The view in the morning was very, very beautiful. At first the whole Grindelwald valley was covered with fleecy white clouds and even the glacier immediately below thrust only an ice crag here and there through the foamy mist. The hut was on a rock ledge over this great ice river, which, sweeping downward, becomes the Lower Grindelwald Glacier. Gradually the air cleared, the upper regions first, the sky above disclosing itself a dazzling and unspotted blue, while the cloud strata below us were still intact.
What a magnificent day it would have been for going over the Strahlegg, had we only waited!
We stood for a long time outside the hut, ready to start, but hating to leave the magnificent spectacle presented as the clouds below us dissolved.
There is a passage in Manfred which describes wonderfully just this scene:
“The mists boil up around the glaciers; clouds
Rise curling fast beneath me, white and sulphury,
Like foam from the roused ocean of deep Hell.”

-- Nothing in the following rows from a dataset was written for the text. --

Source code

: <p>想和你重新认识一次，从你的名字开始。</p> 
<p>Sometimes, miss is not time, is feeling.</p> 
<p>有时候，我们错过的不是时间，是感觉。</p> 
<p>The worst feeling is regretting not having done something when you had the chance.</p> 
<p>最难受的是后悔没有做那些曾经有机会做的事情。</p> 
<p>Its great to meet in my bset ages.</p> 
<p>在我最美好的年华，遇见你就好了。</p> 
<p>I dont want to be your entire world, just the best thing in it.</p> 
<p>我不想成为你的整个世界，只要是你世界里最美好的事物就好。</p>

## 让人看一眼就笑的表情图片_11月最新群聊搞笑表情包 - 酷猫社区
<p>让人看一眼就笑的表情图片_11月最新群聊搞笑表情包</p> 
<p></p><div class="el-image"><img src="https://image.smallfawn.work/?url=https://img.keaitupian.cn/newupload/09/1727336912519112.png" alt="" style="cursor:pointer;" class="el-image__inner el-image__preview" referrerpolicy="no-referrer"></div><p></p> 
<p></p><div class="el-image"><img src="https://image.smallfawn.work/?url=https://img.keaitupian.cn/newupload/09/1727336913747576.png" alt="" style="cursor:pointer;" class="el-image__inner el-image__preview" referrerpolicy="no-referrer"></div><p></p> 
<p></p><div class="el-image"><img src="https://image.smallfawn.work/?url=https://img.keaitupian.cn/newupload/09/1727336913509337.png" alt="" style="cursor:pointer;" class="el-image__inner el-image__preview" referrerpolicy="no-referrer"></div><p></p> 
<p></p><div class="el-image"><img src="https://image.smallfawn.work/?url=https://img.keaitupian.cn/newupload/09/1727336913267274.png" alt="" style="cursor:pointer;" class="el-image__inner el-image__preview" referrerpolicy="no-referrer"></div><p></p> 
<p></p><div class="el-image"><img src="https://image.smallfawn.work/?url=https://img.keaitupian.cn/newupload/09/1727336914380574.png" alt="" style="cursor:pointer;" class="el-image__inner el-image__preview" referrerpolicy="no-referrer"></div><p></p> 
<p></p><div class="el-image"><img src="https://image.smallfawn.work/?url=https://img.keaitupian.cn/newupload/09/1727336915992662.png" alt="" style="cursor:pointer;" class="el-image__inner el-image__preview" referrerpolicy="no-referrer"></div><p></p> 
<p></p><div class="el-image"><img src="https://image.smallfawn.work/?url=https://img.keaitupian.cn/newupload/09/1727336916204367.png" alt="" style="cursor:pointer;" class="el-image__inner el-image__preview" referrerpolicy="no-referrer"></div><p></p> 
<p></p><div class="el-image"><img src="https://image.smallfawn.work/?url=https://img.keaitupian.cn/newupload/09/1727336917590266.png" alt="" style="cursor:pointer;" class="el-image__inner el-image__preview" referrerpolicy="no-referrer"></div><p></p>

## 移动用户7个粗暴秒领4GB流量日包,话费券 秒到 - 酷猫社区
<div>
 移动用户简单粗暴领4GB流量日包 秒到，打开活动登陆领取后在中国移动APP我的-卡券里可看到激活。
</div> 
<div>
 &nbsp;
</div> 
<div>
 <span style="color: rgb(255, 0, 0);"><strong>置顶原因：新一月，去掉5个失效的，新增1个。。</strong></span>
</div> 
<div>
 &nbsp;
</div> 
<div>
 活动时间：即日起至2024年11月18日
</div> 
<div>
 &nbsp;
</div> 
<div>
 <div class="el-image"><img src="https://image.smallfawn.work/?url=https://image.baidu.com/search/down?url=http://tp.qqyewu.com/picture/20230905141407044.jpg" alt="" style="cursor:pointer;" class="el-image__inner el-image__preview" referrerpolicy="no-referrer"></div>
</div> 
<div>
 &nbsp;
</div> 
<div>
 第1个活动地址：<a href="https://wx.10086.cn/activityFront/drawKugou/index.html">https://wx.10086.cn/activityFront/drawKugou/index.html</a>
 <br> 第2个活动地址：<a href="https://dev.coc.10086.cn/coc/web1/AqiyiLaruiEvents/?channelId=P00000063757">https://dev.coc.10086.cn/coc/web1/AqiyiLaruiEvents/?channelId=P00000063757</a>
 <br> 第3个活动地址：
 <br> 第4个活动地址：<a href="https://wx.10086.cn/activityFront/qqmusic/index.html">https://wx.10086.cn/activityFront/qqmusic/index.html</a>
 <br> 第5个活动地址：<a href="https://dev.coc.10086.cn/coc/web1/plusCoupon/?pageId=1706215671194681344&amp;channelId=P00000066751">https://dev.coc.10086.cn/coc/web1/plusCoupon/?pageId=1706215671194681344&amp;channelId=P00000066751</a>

Our way, it is true, did not lead us out of sight of our magnificent views, but we knew we could only give them a divided attention when we had started climbing.
The Schwarzegg hut being put in excellent order and the last two-francs-for-fuel piece dropped in the box, we bade the place a grateful farewell, adjusted the faithful rope once more and started along the trail—there really is one from here on—which skirts the right bank of the glacier. Wherever there is a bad stretch of rock to be gotten up or down, iron spikes have been driven in, affording foothold and handhold. What luxuries iron spikes would have been the day before in that much more formidable cliff we had to climb!
I wouldn’t recommend the walk between the Bäregg and the Schwarzegg hut to children or invalids, nor should it be undertaken without a guide, but it presents no real difficulties or dangers to vigorous young people with steady heads and a little climbing experience. We were even able to enjoy the scenery.